Yitta rises after her and the words fly. “I’ll hold onto the record for you, just… take some time. Figure out those last few countries. And then we’ll talk again, yeah?” Yitta’s fingers meet Elkie’s wrist just in time to feel it slip up and out of her grasp, and then her cheeks are in Elkie’s hands, and her lips are under Elkie’s lips, and the clouds are back in her eyes—desperately, hopelessly white—while the whole patio of gawking diners freezes around them, as though spring could run in reverse and thirty-five years vanish as quickly as Elkie, who is already gone. When Yitta gets home, she sets the reels of the tape and starts it playing. The beat is low and strange, the voice high and distant, the words difficult to catch.
While the music played, you worked by candlelight, / those San Francisco nights, / you were the best in town . . .
Yitta is trying to recall the English she took at the polytechnic. The dorm was a fraction the size of this cramped living room. Elkie is there. She’s twenty. She’s gotten her hands on an on-bones bootleg of some American jazz band, God-knows-how.
. . . You must have had it all. / You’d go to LA on a dare and you’d go it alone . . .

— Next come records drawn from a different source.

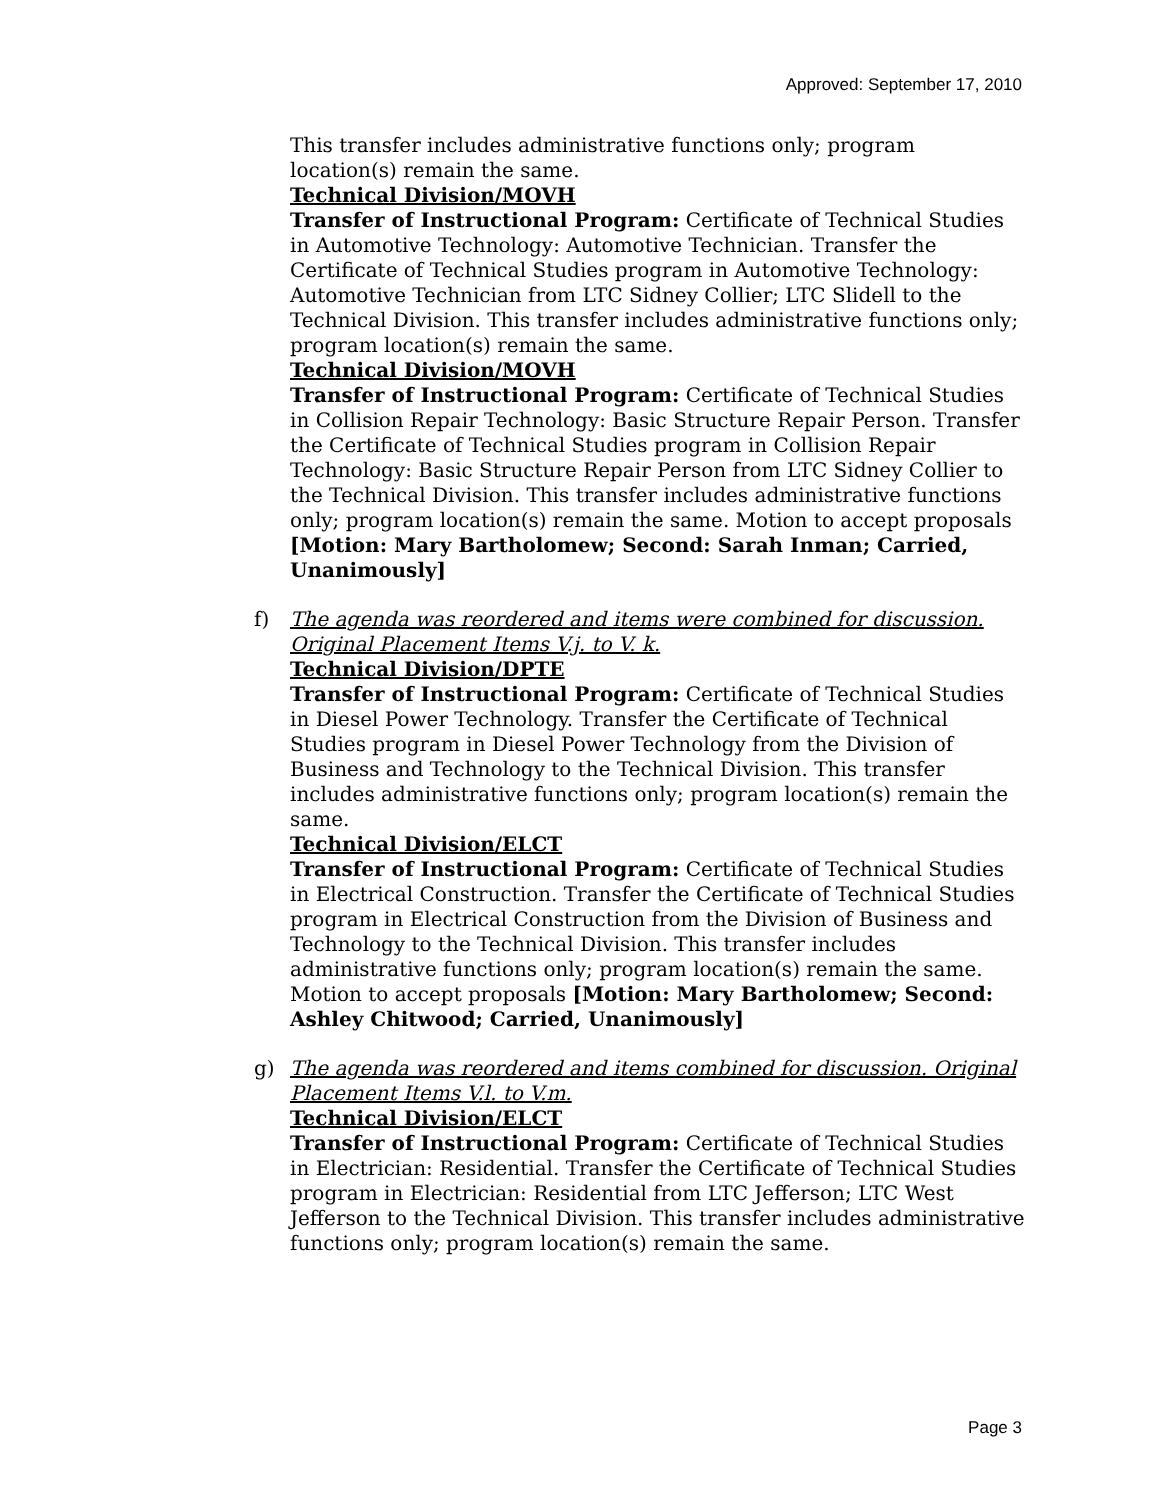Approved: September 17, 2010
This transfer includes administrative functions only; program location(s) remain the same.
Technical Division/MOVH
Transfer of Instructional Program: Certificate of Technical Studies in Automotive Technology: Automotive Technician. Transfer the Certificate of Technical Studies program in Automotive Technology: Automotive Technician from LTC Sidney Collier; LTC Slidell to the Technical Division. This transfer includes administrative functions only; program location(s) remain the same.
Technical Division/MOVH
Transfer of Instructional Program: Certificate of Technical Studies in Collision Repair Technology: Basic Structure Repair Person. Transfer the Certificate of Technical Studies program in Collision Repair Technology: Basic Structure Repair Person from LTC Sidney Collier to the Technical Division. This transfer includes administrative functions only; program location(s) remain the same. Motion to accept proposals [Motion: Mary Bartholomew; Second: Sarah Inman; Carried, Unanimously]
f)
The agenda was reordered and items were combined for discussion. Original Placement Items V.j. to V. k.
Technical Division/DPTE
Transfer of Instructional Program: Certificate of Technical Studies in Diesel Power Technology. Transfer the Certificate of Technical Studies program in Diesel Power Technology from the Division of Business and Technology to the Technical Division. This transfer includes administrative functions only; program location(s) remain the same.
Technical Division/ELCT
Transfer of Instructional Program: Certificate of Technical Studies in Electrical Construction. Transfer the Certificate of Technical Studies program in Electrical Construction from the Division of Business and Technology to the Technical Division. This transfer includes administrative functions only; program location(s) remain the same. Motion to accept proposals [Motion: Mary Bartholomew; Second: Ashley Chitwood; Carried, Unanimously]
g)
The agenda was reordered and items combined for discussion. Original Placement Items V.l. to V.m.
Technical Division/ELCT
Transfer of Instructional Program: Certificate of Technical Studies in Electrician: Residential. Transfer the Certificate of Technical Studies program in Electrician: Residential from LTC Jefferson; LTC West Jefferson to the Technical Division. This transfer includes administrative functions only; program location(s) remain the same.
Page 3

Eizik is yelling from the kitchen, telling her to turn this racket down while he’s on the phone.
. . . Could you see the day? / Could you feel your whole world fall apart and fade away? . . .
Eizik is standing in the doorway, glaring until Yitta turns the knob. “It’s Kuzmir,” he says. “He woke up this morning and the car was gone, and he can’t find Elkie anywhere. Did she say anything to you?”
. . . All those Day-Glo freaks who used to paint the face, / they’ve joined the human race. / Some things will never change . . .
Yitta shifts closer to an empty spot on the divan, shakes her head, doesn’t know what to say. Donald Fagen’s voice has left her to sit alone with Eizik and with Larry Carlton’s guitar. Eizik huffs and returns to the kitchen. Yitta turns the music back up.
. . . Is there gas in the car? / Yes, there’s gas in the car. / I think the people down the hall know who you are . . .
The guitar hits the outro. The floorboards warp. The walls melt. The horizon crinkles like a car hood in a bad collision or a map at the end of a good trip. The outro fades and, through the doorway, Yitta hears the receiver fall into its cradle.
“Eizik?” she calls.
His voice rings back from the kitchen. “Yes?”
“We’re still on the list for exit visas, right?”
“Yes, dear,” he sighs. “Yes, we’re still on the list.”